Examine each line of the data. Copy the line if it includes the word "knee".
┄┄┄┄┄┄┄┄┄┄┄┄┄┄┄┄┄┄┄┄
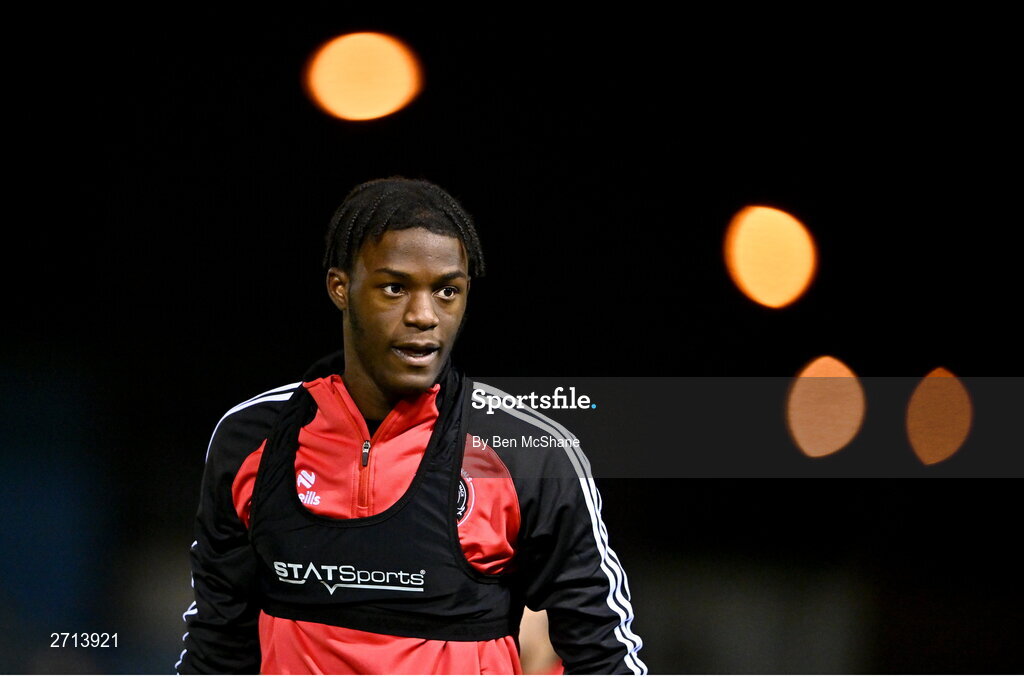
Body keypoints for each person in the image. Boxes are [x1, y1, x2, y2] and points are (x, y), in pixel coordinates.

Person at [175, 177, 646, 674]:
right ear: (340, 287)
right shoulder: (254, 440)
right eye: (394, 288)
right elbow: (217, 645)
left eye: (447, 291)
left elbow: (604, 652)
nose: (424, 316)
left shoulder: (528, 452)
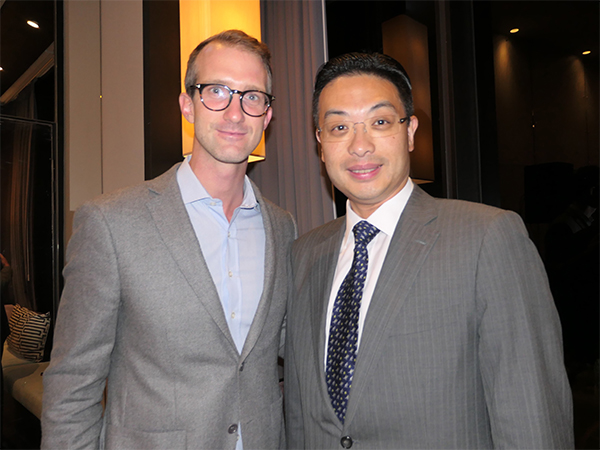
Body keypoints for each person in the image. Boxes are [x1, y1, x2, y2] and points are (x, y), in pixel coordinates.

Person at [284, 52, 573, 449]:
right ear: (321, 143)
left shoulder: (486, 237)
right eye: (339, 127)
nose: (360, 146)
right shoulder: (303, 254)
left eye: (380, 122)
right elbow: (300, 413)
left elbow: (531, 413)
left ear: (410, 131)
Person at [42, 30, 296, 450]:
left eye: (252, 96)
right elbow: (73, 382)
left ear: (266, 116)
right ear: (187, 105)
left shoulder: (282, 227)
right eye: (217, 91)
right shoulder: (111, 222)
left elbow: (288, 343)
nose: (235, 113)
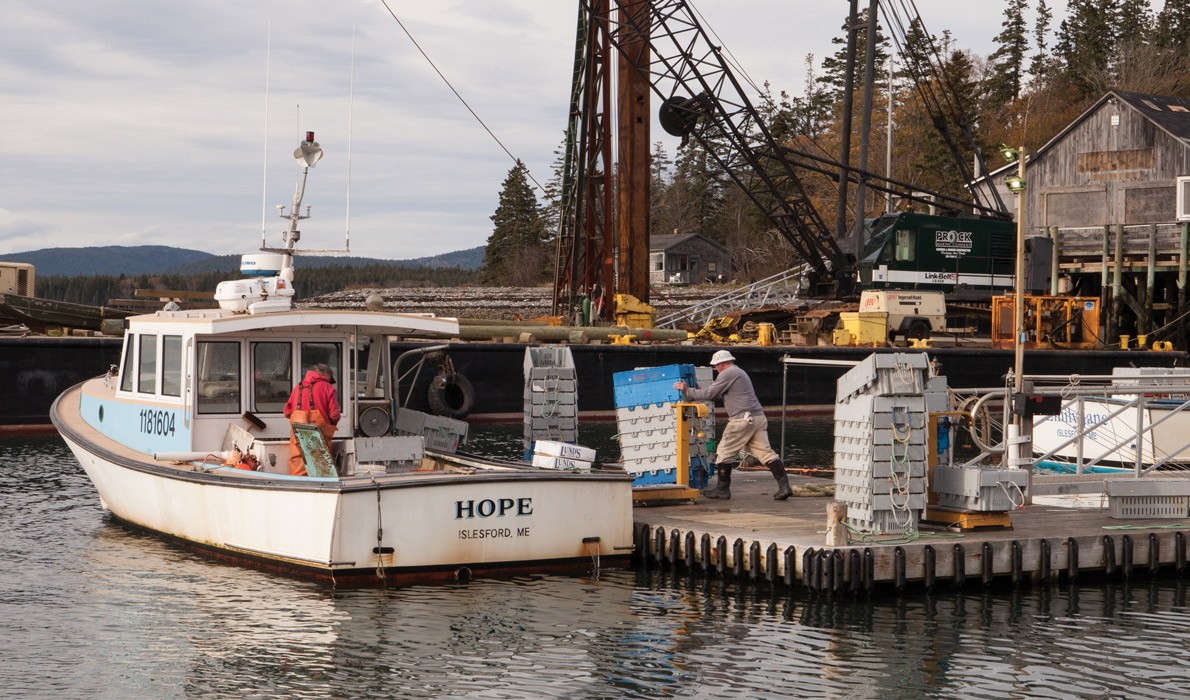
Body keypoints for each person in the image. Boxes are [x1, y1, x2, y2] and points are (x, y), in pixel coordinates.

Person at [673, 349, 791, 500]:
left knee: (723, 453)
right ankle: (784, 486)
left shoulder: (728, 373)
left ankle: (722, 490)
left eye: (716, 366)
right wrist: (696, 390)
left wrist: (686, 390)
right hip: (757, 417)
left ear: (722, 364)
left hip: (741, 419)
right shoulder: (738, 372)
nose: (715, 369)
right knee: (765, 453)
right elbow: (714, 393)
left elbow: (709, 395)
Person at [283, 363, 341, 476]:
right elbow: (335, 415)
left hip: (297, 427)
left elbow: (287, 411)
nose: (329, 381)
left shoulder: (297, 387)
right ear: (325, 374)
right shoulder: (328, 387)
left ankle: (297, 486)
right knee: (321, 465)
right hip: (319, 430)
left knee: (298, 460)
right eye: (330, 378)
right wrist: (331, 425)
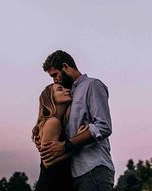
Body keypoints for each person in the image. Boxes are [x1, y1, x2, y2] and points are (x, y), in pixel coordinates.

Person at [40, 50, 115, 191]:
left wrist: (68, 144)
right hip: (76, 174)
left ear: (66, 66)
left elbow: (104, 126)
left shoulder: (92, 85)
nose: (54, 80)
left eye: (55, 75)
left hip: (93, 168)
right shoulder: (70, 95)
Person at [32, 83, 85, 191]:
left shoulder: (59, 123)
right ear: (51, 98)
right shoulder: (53, 122)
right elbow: (48, 162)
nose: (66, 90)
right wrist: (78, 144)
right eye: (60, 89)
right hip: (51, 185)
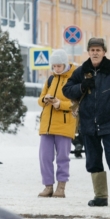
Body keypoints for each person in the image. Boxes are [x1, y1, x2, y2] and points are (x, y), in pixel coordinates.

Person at [63, 37, 110, 208]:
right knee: (93, 160)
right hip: (88, 124)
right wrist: (81, 87)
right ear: (89, 52)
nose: (95, 53)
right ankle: (100, 197)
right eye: (92, 50)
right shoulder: (81, 71)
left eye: (98, 50)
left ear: (104, 52)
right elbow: (66, 90)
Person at [37, 49, 77, 198]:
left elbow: (76, 104)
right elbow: (40, 99)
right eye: (54, 66)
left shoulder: (73, 79)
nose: (56, 69)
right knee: (45, 157)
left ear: (65, 64)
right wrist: (45, 100)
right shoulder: (50, 79)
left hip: (65, 125)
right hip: (47, 125)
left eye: (59, 66)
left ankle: (61, 187)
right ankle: (48, 186)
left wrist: (60, 103)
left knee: (62, 157)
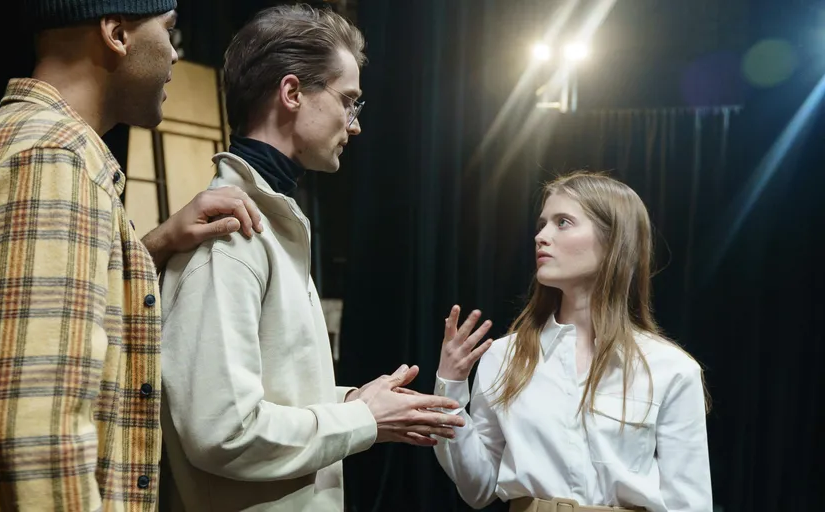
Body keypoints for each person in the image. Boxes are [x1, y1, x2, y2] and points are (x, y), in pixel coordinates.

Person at [0, 1, 262, 510]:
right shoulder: (48, 166)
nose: (173, 54)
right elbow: (37, 444)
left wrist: (150, 247)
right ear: (117, 32)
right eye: (168, 32)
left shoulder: (18, 148)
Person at [156, 4, 465, 511]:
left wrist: (354, 402)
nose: (355, 125)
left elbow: (265, 397)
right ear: (293, 93)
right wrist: (365, 419)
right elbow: (222, 433)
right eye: (349, 101)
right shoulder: (232, 235)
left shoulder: (269, 224)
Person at [433, 172, 712, 512]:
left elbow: (689, 502)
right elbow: (477, 488)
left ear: (613, 241)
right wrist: (450, 386)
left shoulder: (671, 369)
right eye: (542, 224)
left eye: (562, 222)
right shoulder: (504, 357)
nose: (541, 236)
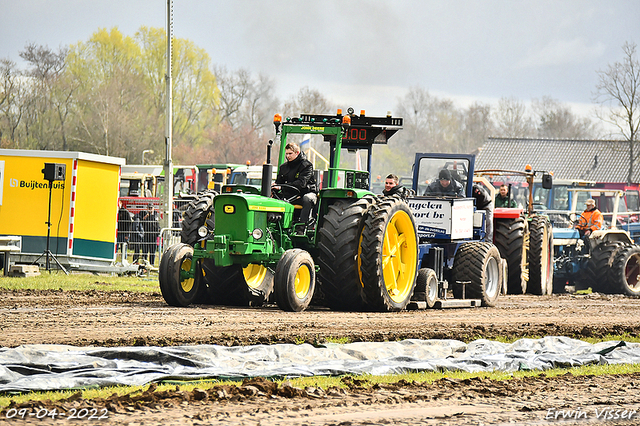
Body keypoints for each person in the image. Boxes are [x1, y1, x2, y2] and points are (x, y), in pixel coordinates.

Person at [273, 142, 318, 234]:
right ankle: (276, 226)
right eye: (286, 154)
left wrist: (284, 186)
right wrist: (275, 186)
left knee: (307, 199)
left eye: (290, 153)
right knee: (273, 197)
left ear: (297, 153)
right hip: (290, 194)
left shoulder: (306, 166)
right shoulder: (284, 167)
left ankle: (301, 228)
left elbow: (301, 183)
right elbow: (279, 182)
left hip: (305, 193)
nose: (288, 156)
┄┄┄┄┄┄┄┄┄┄┄┄┄┄┄┄┄┄┄┄
● **SOLUTION FOR THIS TASK**:
left knee: (723, 453)
right knee: (765, 453)
right knee: (321, 465)
left knee: (298, 460)
right knee: (93, 160)
right knee: (45, 157)
left knee: (62, 157)
left knee: (307, 199)
right knee: (273, 197)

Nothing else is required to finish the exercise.